People v Shakoor |
2021 NY Slip Op 05639 |
Decided on October 14, 2021 |
Appellate Division, First Department |
Published by New York State Law Reporting Bureau pursuant to Judiciary Law § 431. |
This opinion is uncorrected and subject to revision before publication in the Official Reports. |
Decided and Entered: October 14, 2021
Before: Gische, J.P., Moulton, González, Kennedy, Scarpulla, JJ.
Ind No. 2013/15 Appeal No. 14367 Case No. 2019-1028
v
Jaleel Shakoor, Defendant-Appellant.
Robert S. Dean, Center for Appellate Litigation, New York (Alexandra L. Mitter of counsel), and Akin Gump Strauss Hauer & Feld, New York (Michaela E. Pickus of counsel), for appellant.
Darcel D. Clark, District Attorney, Bronx (Nicole Neckles of counsel), for respondent.
Judgment, Supreme Court, Bronx County (Martin Marcus, J.), rendered May 8, 2017, convicting defendant, after a nonjury trial, of criminal possession of a weapon in the second degree and resisting arrest, and sentencing him to an aggregate term of five years, unanimously affirmed.
The court properly denied defendant's suppression motion in all respects. When police officers who were investigating a recent, nearby shooting saw defendant adjusting a large object that bulged from his waistband, suggesting the presence of a handgun rather than an innocuous object (see People v Benjamin, 51 NY2d 267, 271 [1980]), they had, at least, at least a common-law right to inquire. The record supports the conclusion that defendant fled upon being told to stop, rather than in response to a prior order by the police that defendant and his companions "disperse," which defendant ignored.
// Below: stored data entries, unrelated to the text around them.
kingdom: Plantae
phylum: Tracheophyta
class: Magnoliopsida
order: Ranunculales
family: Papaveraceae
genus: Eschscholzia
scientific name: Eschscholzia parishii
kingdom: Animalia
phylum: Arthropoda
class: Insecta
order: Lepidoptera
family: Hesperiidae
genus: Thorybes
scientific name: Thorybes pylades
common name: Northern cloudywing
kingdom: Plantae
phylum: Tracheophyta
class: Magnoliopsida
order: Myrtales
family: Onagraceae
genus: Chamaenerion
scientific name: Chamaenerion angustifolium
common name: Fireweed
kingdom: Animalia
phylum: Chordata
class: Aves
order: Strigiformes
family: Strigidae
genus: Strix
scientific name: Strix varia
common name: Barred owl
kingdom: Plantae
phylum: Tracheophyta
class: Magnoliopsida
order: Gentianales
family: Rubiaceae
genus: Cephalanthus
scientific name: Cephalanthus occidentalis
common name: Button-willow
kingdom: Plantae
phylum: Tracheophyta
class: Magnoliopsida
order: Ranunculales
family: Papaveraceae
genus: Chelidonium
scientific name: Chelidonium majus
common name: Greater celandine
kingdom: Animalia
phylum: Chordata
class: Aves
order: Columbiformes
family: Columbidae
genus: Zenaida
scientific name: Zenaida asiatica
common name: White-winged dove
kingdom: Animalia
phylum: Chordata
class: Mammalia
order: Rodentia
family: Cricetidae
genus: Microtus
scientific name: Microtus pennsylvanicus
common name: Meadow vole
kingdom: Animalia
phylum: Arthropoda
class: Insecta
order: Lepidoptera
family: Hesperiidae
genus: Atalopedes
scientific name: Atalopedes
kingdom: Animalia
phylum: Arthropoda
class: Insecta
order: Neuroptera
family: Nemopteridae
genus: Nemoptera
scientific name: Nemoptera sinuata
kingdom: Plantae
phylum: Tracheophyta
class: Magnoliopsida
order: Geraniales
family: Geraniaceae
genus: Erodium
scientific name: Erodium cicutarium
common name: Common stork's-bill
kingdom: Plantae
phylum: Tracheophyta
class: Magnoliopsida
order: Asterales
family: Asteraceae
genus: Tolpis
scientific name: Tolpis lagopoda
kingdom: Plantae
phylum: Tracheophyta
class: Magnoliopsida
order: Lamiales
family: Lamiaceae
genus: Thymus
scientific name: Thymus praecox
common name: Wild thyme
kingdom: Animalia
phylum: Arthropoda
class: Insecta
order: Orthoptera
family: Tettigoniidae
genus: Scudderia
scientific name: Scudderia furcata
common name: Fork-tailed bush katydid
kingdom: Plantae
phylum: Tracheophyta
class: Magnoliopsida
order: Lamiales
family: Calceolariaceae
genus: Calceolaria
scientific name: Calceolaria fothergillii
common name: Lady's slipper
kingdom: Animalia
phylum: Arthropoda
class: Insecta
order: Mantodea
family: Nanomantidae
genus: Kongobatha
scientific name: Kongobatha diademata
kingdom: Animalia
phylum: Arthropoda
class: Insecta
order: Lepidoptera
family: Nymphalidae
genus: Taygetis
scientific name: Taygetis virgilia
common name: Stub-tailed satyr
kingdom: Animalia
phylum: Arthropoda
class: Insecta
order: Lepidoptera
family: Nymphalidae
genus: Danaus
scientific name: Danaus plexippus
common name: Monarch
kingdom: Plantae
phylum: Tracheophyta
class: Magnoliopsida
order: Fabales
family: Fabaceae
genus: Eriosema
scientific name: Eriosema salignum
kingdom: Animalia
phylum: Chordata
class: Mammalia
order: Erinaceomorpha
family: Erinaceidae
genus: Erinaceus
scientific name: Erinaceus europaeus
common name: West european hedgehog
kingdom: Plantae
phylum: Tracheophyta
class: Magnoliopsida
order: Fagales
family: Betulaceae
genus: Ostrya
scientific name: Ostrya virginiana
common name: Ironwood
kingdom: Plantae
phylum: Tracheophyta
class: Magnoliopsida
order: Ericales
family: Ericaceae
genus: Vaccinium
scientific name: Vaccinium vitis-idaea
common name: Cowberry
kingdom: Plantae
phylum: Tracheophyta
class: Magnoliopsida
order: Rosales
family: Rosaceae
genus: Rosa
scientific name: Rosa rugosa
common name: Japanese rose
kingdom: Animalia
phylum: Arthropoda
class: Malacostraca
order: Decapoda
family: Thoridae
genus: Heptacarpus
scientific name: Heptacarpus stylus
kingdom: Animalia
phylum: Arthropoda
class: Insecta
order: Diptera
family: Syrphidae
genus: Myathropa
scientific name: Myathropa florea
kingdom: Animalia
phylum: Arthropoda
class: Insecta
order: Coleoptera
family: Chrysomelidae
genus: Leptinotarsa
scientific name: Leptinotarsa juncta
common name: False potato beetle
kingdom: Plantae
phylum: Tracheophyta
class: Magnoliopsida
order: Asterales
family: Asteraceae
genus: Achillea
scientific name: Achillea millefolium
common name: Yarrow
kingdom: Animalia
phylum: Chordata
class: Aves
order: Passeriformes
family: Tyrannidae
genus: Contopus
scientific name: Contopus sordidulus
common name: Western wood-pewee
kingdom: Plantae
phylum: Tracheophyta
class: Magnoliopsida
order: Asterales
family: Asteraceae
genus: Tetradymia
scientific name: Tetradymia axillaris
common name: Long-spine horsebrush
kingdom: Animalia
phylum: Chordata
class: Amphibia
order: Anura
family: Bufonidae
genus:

Even if the police did not already have reasonable suspicion justifying pursuit, defendant's flight elevated the interaction to one of reasonable suspicion, justifying police pursuit, which led to the recovery of a handgun that defendant discarded (see People v Sierra, 83 NY2d 928, 929 [1994]).
The court also correctly determined that the People met their burden of proving, beyond a reasonable doubt, that defendant's statements to the police, made after receiving and waiving Miranda warnings, were voluntary under the totality of circumstances (see generally Arizona v Fulminante, 499 US 279, 285-288 [1991]; People v Anderson, 42 NY2d 35, 38-39 [1977]). There is no evidence that defendant was so sleep-deprived and ill that he could not make a voluntary statement (see e.g. People v Ashline, 124 AD3d 1258, 1259 [4th Dept 2015], lv denied, 27 NY3d 1128 [2016]). None of the police interrogation tactics were fundamentally unfair (see People v Tarsia, 50 NY2d 1, 11 [1980]). In particular, the police did not expressly promise defendant leniency in exchange for his cooperation (see People v Rodriguez, 270 AD2d 956, 957 [4th Dept 2000], lv denied 95 NY2d 870 [2000]; People v Martinez, 133 AD2d 572, 574 [1st Dept 1987], lv denied 70 NY2d 957 [1988]). In any event, any error in admitting the statement was harmless under the circumstances of the case and defendant's trial strategy (see People v Crimmins, 36 NY2d 230 [1975]).
We perceive no basis for reducing the sentence, including the five-year period of postrelease supervision.
THIS CONSTITUTES THE DECISION AND ORDER OF THE SUPREME COURT, APPELLATE DIVISION, FIRST DEPARTMENT.